Update Strategy: Re-collection is triggered when data changes exceed a threshold (e.g., 10% of rows modified) to prevent plan degradation caused by stale statistics.

3. Basic Principles of Cost Estimation

Cost Model: The optimizer converts operations (such as scans, joins, sorts) into a weighted sum of CPU, memory, and I/O costs. For example:
- Sequential Scan Cost: Number of table data pages × Single-page I/O cost
- Index Scan Cost: Index height × Single-page I/O cost + Number of matching rows × Data page access cost
Cardinality Estimation: Using statistical information to estimate the number of rows after conditional filtering. For example:
- Equality Query (age = 25): If the age column has low cardinality (high value repetition), estimated row count = total rows / column cardinality.
- Range Query (salary > 5000): Use histograms to calculate the frequency of values falling within an interval.
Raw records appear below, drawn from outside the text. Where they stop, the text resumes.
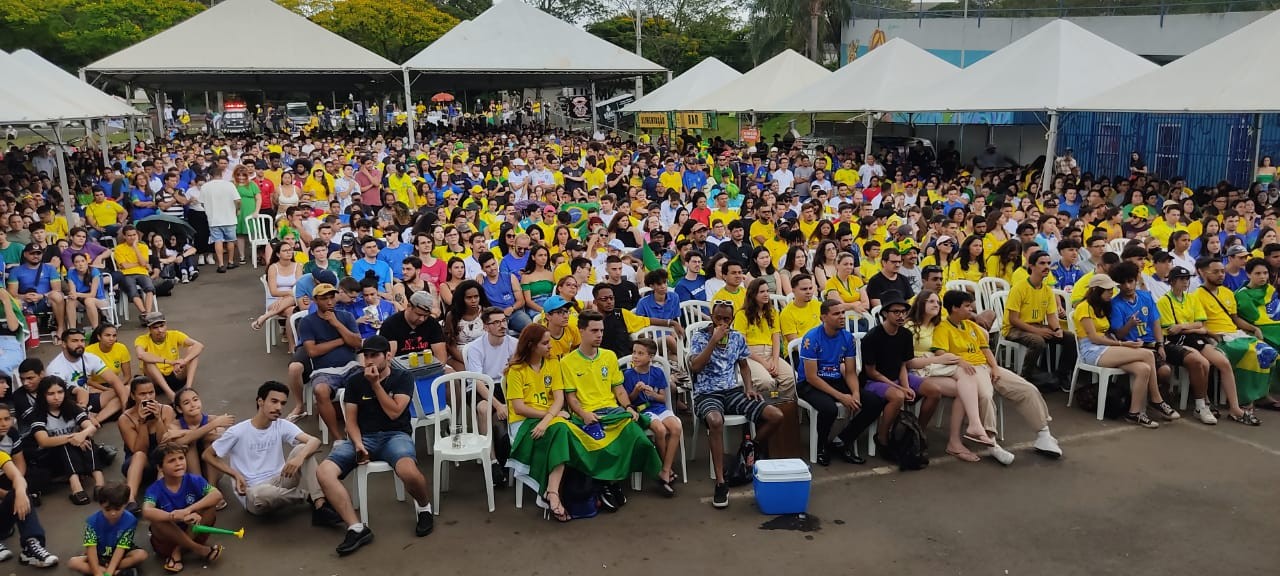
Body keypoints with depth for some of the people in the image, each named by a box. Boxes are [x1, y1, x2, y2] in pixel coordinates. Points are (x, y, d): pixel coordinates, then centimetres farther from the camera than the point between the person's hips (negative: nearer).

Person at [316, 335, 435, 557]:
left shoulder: (403, 378, 3)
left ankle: (424, 507, -2)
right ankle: (357, 529, -21)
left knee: (408, 471, -38)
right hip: (364, 437, 3)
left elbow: (394, 412, -9)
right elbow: (351, 421, 6)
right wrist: (358, 444, -12)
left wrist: (375, 384, -10)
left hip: (395, 435, -3)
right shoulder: (354, 381, 8)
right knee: (324, 472, -26)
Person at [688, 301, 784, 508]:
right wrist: (714, 340, -20)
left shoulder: (738, 337, 10)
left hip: (733, 391, 5)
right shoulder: (698, 336, -3)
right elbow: (695, 366, -17)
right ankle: (721, 483, -33)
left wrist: (749, 387, 4)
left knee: (776, 415, -12)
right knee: (716, 421, -41)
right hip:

4. Common Estimation Errors and Optimization Strategies

Causes of Errors:
- Data Skew: Histograms cannot fully capture extreme distributions (e.g., 90% of data concentrated in a certain interval).
- Multi-column Correlation: If age and city are statistically independent, a query like age>30 AND city='Beijing' might underestimate the result set (if the two columns are actually highly correlated).
Countermeasures:
- Extended Statistics: Collect statistical information for multi-column combinations (e.g., PostgreSQL's CREATE STATISTICS).
- Dynamic Sampling: Perform real-time sampling on a small amount of data for complex conditions to calibrate estimates (e.g., Oracle's dynamic sampling feature).
- Query Hints: Manually specify indexes or join methods (e.g., FORCE INDEX), but use with caution.

5. Practical Case Analysis

Scenario: Query SELECT * FROM orders WHERE user_id = 100 AND status = 'shipped'.
Optimizer Decision Process:
1. Check individual statistics for user_id and status:
  - user_id has high cardinality (assuming 1 million users), estimated matching rows are few.
  - status has low cardinality (only a few states), proportion of 'shipped' might be high.
2. Without multi-column statistics, the optimizer might incorrectly assume conditional independence, underestimating the actual matching rows (e.g., if that user happens to have mostly shipped orders).
3. If the estimated row count is low, the optimizer chooses an index scan; if high, it might choose a full table scan.
Tuning Method: Create a composite index on (user_id, status) and collect extended statistics to improve estimation accuracy.

Summary:
The accuracy of statistical information and the reasonableness of cost estimation directly determine query performance. By regularly maintaining statistics, using extended statistics to handle column correlations, and dynamically adjusting based on actual execution feedback (e.g., slow query logs), optimizer misjudgments can be effectively avoided, thereby enhancing overall database efficiency.